So you’re in the market for a house and you find the perfect place. But there’s a catch – there’s an abandoned cemetery in the back yard! Would you still buy? This couple did:
STAMFORD, Conn. (AP) — When the real estate agent showed Dick and Sandy Birdsell the little blue house on Cedar Circle, she shrugged off their questions about the headstone on an adjacent lot steps from the driveway.
The Birdsells let the issue go. So they bought the house and in time started clearing the quarter acre, where the headstone serves as a buffer between their home and the street.
“It wasn’t until I started cleaning it up that I realized it was a piece of history,” Dick Birdsell said.
When the Birdsells bought the home to relax in their retirement 16 years ago, they became caretakers of a historic cemetery where members of two of Stamford’s founding families were laid to rest as far back as the 1700s.
“When we got here this piece of land was a dump,” Birdsell said. “All the people on the street, the contractors who were building here, any time they wanted to get rid of anything they tossed it in here.”
It took a long time for Birdsell, 77, to remove piles of brush and leaves, and then scraps of metal and wood. But it was worth the effort. Beneath the junk he discovered gravestone after gravestone. Most featured the names Lockwood and Scofield, while others were etched with names such as Knapp, Buxton and Finch.
Through the Stamford Historical Society the Birdsells found that in the 1930s, the Works Progress Administration had indexed the stones in the city’s more than 40 old cemeteries. They compiled a list of 35 people in “Lockwood Cemetery (hash)5,” which is how they labeled the Birdsell’s.
Though the Birdsells have not found all 35, they have devised a trick for reading the stones. Sweeping dirt over the inscriptions and then dusting off the excess, they are able to bring the text to life without damaging the fragile stones. This allows them to speculate about the various figures resting in front of their home. Maybe the smaller stones indicate infants, or perhaps they are foot stones marking the length of the graves.
The big mystery is Phebe Pender .
According to the WPA, she was born in 1820 and died in 1883. Most of the families in the cemetery are represented by multiple members, but Phebe is the only Pender.

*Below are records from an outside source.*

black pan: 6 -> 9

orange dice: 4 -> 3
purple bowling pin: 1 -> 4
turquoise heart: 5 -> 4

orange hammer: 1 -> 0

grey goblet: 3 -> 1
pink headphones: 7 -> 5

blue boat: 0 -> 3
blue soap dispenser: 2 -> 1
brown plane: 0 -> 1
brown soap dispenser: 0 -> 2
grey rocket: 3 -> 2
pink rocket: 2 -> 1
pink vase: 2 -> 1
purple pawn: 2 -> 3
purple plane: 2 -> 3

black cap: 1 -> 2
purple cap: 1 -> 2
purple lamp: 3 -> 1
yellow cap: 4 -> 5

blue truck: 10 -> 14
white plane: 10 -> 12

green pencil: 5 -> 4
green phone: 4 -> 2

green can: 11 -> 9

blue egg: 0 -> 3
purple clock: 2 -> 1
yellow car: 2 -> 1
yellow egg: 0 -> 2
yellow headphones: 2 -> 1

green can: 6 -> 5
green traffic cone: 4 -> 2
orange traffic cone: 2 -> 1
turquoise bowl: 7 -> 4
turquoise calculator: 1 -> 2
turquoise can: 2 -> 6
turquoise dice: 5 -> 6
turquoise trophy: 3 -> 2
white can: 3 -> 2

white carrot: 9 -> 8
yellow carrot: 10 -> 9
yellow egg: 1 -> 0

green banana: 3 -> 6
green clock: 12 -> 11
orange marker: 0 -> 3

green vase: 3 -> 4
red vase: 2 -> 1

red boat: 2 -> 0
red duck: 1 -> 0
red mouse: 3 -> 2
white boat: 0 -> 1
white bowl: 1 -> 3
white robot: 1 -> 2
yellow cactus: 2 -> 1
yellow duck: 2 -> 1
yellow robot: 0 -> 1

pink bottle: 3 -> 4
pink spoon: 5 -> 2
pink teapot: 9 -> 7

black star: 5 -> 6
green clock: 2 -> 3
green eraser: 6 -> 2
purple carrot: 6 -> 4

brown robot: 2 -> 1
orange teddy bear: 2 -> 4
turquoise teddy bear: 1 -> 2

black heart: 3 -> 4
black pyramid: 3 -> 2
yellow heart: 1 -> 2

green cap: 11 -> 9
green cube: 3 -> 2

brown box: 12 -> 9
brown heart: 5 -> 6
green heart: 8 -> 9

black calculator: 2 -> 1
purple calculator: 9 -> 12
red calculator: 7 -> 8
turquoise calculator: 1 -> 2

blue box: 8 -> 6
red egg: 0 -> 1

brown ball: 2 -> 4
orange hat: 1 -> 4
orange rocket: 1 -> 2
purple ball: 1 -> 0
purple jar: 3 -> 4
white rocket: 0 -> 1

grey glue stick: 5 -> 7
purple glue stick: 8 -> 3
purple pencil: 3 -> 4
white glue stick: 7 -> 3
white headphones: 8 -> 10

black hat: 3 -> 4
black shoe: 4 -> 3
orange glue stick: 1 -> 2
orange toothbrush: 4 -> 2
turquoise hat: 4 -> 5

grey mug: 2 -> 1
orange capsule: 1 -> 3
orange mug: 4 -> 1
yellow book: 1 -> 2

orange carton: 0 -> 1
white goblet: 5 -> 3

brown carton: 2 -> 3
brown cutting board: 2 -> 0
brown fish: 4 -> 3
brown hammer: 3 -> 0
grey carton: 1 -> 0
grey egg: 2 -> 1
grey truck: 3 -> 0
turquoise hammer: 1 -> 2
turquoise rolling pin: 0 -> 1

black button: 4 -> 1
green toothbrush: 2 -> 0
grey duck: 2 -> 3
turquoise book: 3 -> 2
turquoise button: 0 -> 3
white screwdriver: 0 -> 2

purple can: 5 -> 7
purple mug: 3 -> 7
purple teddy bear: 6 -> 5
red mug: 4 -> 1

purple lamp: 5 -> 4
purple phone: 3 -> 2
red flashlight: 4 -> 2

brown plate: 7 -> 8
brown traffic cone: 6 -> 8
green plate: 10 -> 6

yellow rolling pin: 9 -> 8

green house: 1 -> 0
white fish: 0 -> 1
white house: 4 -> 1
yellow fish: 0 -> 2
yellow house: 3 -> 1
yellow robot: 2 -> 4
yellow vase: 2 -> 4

“Nobody seems to know why Phebe ended up with all the Scofields and the Lockwoods,” Sandy Birdsell said with a raised eyebrow.
“Somebody must have had a girlfriend,” Dick Birdsell added wryly. “We got the best neighbors in the world here. I invite them for coffee and bacon and eggs all the time and they never show up.”
Though they did not know what they were getting when they bought their house, the Birdsells are happy with their slice of Stamford history.
“I don’t have a problem with it being here,” Sandy said. “I know some people are hesitant about buying property next to a cemetery but that didn’t bother us when we discovered it. But I could not understand how it was let go, how could people let it get like that?”
The Birdsells are committed to caring for the lot. “It is a family cemetery and we want to treat it with respect,” Sandy said. “I don’t care how old the cemetery is, it is sacred.”
I think it’s great they discovered this piece of history and that they are respectful of it. Someone else could have bought the property and just as easily razed it. It’s so important to take care of old graveyards. I wish more people would do the same.